NSF Workshop on Canopy Structure Data - Dr. Akihiro Sumida

Dr. Akihiro Sumida

 

Explanation of the data sets of skeleton trees


The objective of the study is to investigate the effects of spatial structure (skeleton structure of trunks and branches) on neighborhood competition patterns among hardwood trees. Results will soon be published from Annals of Botany. In the following the method of measurements is mainly summarized for my data sets to be understood.

Study plot and equipments
In a hardwood forest, three-dimensional coordinates (x, y, z) were settled in the study plot with an area of about 20 m x 25 m, with positive direction of y being north and z vertical. The plot included 10 canopy trees of Japanese chestnut Castanea crenata. Crowns of 16 other canopy trees (7 species) neighbored those of C. crenata.
To survey tree structure, we used a theodolite equipped with a visible (red) laser range finder. With the range finder, measurement for distances up to 60 m is possible without a reflector. With the visible laser we can confirm where we are aiming (or to which distance we are measuring) even in a dense forest. Three-dimensional coordinates of the target where red laser is spotted is automatically calculated, displayed on the monitor of the theodolite, and stored in a pocket computer.

Surveying a tree
For most of the primary branches (= stems branching off the main trunk) of the chestnut trees, three-dimensional positions of their base, tip, and several turning points of branch direction were measured using the theodolite. Primary branches around the top of a trunk (about 2 m from treetop) were not always measured because they were relatively short and so often invisible. For species other than C. crenata, only the primary branches extending towards neighboring C. crenata trees were surveyed. Position measurement for the trunk was made for trunk base, 1.3-m height point, and the treetop other than the junctions of the primary branches. Since the laser was aimed on the surface of branches and trunks, measured positional data do not represent internal positions of tree body. Hence we rounded the position data to nearest 10 cm. However, because of the large size of trees, this procedure does not affect essential results. The theodolite was set at multiple points (“survey points”) on the forest floor to survey from different sides of a single tree.

Unification of 3-D coordinates
Since the built-in frame of reference of the theodolite changes every time it is moved to a different “survey point”, the coordinates of all these survey points needed to be linked with one another.
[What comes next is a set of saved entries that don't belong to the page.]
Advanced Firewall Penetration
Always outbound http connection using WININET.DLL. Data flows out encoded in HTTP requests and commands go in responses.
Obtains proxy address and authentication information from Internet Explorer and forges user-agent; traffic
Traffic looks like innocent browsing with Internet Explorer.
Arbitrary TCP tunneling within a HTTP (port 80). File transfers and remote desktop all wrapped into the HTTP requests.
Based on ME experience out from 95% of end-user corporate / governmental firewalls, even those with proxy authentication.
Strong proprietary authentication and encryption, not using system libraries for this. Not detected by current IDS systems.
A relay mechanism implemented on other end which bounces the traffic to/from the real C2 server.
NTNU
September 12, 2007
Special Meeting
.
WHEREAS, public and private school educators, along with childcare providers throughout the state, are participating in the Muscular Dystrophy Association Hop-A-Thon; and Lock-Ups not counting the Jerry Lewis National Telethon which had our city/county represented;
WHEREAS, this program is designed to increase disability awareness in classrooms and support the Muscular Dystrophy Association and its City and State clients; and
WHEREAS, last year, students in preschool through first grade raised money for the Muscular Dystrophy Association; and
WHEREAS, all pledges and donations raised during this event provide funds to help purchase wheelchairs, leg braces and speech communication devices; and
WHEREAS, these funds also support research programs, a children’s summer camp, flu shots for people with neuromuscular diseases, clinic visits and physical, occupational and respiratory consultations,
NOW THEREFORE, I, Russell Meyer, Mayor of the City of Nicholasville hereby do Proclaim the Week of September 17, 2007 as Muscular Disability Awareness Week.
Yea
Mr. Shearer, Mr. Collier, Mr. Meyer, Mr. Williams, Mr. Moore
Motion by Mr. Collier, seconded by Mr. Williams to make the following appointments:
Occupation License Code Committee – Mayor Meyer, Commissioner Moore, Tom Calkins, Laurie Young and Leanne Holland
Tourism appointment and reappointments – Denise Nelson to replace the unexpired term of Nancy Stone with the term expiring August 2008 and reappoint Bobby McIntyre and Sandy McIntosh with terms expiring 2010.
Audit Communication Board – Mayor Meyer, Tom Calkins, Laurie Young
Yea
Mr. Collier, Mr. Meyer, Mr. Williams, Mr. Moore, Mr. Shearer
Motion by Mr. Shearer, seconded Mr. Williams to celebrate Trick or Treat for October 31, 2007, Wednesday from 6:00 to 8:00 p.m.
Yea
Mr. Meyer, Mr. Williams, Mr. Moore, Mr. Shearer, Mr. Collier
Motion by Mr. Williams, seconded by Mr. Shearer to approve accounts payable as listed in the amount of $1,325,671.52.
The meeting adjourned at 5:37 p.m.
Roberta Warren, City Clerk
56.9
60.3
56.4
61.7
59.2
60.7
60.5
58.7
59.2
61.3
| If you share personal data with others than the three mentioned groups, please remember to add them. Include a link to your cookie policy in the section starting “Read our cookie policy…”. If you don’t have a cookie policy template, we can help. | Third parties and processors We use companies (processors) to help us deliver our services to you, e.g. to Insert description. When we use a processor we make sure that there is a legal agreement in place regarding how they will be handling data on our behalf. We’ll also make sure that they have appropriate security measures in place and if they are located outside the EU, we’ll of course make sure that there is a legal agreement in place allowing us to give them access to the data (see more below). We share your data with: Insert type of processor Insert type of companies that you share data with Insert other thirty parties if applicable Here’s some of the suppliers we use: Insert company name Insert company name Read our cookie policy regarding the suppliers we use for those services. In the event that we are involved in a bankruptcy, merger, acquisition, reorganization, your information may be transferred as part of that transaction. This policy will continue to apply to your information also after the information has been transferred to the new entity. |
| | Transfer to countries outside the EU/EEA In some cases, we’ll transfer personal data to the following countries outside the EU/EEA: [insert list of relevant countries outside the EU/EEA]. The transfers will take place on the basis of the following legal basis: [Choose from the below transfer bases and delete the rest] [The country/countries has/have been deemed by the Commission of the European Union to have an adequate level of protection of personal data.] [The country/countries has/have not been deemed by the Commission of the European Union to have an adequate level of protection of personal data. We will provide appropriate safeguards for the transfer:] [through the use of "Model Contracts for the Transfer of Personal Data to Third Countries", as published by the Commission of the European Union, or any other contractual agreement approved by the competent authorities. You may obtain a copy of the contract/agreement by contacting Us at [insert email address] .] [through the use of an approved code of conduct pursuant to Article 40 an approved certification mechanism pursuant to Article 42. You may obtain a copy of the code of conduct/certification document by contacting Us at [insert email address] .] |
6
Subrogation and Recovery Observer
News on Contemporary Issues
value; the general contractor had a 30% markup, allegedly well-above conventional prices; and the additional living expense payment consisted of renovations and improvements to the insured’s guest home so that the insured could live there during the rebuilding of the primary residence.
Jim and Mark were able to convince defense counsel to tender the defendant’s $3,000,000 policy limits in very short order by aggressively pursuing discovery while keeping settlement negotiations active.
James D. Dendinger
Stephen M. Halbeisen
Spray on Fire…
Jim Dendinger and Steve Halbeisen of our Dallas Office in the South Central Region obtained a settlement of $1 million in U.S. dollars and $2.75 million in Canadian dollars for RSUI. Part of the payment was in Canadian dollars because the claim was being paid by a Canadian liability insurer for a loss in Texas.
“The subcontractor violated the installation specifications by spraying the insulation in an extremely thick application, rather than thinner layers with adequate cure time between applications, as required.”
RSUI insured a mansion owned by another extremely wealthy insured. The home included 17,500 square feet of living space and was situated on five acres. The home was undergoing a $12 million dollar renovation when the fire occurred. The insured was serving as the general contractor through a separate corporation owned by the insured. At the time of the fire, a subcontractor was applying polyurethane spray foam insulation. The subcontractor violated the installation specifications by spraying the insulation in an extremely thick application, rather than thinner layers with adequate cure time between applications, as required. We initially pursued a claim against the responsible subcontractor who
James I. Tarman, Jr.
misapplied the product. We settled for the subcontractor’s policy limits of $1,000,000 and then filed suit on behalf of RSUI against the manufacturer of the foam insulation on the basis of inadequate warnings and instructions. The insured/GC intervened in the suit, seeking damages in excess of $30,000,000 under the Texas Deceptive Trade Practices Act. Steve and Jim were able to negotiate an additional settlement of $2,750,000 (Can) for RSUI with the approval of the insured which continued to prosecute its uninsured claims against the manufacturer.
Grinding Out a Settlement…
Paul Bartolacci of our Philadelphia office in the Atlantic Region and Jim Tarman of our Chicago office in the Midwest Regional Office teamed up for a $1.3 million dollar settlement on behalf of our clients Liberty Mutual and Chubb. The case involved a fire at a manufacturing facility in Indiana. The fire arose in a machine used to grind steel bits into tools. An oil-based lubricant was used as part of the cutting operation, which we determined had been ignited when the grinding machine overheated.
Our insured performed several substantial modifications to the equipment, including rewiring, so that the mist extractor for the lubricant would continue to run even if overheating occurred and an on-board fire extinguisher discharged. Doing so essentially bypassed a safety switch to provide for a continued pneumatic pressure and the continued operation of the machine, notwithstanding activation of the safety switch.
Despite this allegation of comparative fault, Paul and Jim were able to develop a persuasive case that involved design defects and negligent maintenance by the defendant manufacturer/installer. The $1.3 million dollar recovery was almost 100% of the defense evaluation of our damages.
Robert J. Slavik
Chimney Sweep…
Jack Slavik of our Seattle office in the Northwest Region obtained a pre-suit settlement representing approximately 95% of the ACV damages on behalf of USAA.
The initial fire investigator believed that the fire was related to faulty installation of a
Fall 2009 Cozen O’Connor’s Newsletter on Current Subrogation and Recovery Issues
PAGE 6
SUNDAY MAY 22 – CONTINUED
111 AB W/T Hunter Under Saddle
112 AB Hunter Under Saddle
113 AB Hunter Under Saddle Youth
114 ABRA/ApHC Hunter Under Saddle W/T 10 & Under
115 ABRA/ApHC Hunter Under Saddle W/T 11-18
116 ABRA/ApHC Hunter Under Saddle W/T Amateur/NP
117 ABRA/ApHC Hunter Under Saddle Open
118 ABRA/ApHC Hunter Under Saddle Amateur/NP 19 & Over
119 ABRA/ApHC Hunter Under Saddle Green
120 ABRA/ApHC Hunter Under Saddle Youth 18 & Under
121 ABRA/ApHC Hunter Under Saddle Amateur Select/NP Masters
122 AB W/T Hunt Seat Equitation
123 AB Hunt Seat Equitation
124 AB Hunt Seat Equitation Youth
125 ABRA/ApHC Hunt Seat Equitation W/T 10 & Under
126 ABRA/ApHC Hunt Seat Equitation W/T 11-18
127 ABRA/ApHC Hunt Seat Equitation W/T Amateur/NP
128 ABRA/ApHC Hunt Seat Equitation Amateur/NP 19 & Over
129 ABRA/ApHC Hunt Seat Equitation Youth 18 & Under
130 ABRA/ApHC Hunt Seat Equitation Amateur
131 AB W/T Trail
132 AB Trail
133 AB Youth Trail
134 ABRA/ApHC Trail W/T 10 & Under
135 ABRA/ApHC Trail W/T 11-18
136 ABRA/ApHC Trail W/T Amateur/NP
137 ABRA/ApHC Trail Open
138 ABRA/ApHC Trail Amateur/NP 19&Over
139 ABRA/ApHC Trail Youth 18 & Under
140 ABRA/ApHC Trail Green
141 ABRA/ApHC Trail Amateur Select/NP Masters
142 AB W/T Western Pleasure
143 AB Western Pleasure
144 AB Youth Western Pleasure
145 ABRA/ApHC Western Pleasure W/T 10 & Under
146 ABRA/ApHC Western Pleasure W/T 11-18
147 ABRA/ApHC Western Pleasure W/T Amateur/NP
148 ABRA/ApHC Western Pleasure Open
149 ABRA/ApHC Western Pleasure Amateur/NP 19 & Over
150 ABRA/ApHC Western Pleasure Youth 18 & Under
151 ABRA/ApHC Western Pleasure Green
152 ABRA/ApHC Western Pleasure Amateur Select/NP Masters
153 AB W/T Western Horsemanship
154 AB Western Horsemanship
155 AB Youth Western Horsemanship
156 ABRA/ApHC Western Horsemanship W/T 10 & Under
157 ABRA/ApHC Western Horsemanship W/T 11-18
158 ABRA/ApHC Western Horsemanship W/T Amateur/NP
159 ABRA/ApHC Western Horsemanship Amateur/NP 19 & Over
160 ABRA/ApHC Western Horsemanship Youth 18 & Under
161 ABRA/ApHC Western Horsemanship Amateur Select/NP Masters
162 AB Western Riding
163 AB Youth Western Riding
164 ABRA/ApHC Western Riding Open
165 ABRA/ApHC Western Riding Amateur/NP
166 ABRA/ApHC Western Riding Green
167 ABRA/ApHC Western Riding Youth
Therefore, arbitrarily chosen fifteen points (“reference points”) were further set on the forest floor, and the three-dimensional coordinates of these reference points were determined by ordinary closed traverse survey. Then the positions of the survey points were surveyed from some of the reference points to link them together. In this way, all the three-dimensional data were finally converted into the unified coordinates of the study area. It took us a total of 20 days (between July and early December) to carry out all the field measurements.

Visualization
With the three-dimensional data obtained, the skeleton structure of the tree was visualized on a personal computer using a three-dimensional line-graphics facility of graphics package (DeltaGraph, Japan Poladigital). 3-D coordinates of the measured points were input and arranged on a Excel spreadsheet before they were copy-and-pasted onto a DeltaGraph spreadsheet. On a 3-D graphics plane of DeltaGraph, two data points were linked by a line in order of data row; For example, imagine point 1 (x1, y1, z1) shows branch base, point 2 (x2, y2, z2) a turning point of branch direction and point 3 (x3, y3, z3) the branch tip. Then we input (x1, y1, z1) in the first row, (x2, y2, z2) in the second row and (x3, y3, z3) the third row. DeltaGraph automatically connects these three points in this order with two line segments. Therefore, the data sets for visualization are simply made of a sequence of rows of 3-D data points of trunks and branches. An example of the visualization is available at the homepage of my lab ( http://www.lowtem.hokudai.ac.jp/plantecol/home-e.html ; note, the picture is not of the chestnut forest but that of an oak forest).

Three-dimensional spatial structure of the trunk and branches of a broad-leaved forest reconstructed from data measured using the Theodorite laser surveyor. The yellow rectangle outlines the survey area (25mX20m)

Analyses
Several analyses were made to evaluate effects of the presence of nearby branches on chestnut crown expansion. One of them includes an analysis for extending direction (branch vector) of each branch. I think data sets that can represent “vector” (connection between 3-D points) are important for explaining present structure and predicting future structure.